**PROBLEM STATEMENT:** Below are the records. How many of their lines contain "Left"? Give only the number.

Content starts

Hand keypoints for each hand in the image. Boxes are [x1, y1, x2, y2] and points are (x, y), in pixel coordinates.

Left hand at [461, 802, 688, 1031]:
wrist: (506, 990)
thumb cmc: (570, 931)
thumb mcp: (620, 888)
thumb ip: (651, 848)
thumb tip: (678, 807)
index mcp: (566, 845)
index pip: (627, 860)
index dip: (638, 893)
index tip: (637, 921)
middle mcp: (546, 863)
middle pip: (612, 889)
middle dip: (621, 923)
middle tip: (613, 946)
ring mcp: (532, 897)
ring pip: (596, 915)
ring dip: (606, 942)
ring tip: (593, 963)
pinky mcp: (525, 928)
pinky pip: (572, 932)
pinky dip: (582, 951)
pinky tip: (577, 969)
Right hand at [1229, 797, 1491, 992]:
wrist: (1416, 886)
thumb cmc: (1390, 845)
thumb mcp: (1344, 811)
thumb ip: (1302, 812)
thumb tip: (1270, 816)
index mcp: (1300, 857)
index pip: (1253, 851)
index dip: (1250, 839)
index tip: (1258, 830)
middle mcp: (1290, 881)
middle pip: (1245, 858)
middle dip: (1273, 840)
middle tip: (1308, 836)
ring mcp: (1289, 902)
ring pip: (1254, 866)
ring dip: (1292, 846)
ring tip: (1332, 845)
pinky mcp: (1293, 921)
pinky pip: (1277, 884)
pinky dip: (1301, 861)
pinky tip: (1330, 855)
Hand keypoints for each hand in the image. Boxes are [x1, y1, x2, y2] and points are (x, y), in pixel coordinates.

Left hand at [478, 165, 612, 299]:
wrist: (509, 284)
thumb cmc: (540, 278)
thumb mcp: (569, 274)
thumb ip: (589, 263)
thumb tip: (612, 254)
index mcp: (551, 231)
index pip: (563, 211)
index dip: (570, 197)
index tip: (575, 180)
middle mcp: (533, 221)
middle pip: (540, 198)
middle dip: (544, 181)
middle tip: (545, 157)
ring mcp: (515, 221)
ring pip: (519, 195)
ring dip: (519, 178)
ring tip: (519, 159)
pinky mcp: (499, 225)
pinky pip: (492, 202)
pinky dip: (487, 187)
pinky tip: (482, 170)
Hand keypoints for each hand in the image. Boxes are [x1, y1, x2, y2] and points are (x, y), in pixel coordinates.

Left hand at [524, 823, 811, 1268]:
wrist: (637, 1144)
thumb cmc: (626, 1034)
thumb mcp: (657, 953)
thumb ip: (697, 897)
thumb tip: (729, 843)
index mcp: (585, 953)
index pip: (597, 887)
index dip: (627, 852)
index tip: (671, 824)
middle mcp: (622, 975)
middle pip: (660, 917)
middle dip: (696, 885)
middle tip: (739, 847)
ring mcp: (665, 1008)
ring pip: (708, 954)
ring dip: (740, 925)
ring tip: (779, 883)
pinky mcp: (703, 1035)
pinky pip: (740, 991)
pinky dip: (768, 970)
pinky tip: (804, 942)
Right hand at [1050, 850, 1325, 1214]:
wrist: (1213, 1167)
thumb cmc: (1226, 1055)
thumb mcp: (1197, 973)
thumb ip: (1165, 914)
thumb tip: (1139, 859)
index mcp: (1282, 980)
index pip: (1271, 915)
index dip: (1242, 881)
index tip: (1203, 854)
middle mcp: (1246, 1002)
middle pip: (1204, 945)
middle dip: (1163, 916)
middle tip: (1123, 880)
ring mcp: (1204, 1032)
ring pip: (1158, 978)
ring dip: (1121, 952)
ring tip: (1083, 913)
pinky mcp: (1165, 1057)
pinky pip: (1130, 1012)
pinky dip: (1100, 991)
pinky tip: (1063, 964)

Content ends

**OUTPUT:** 3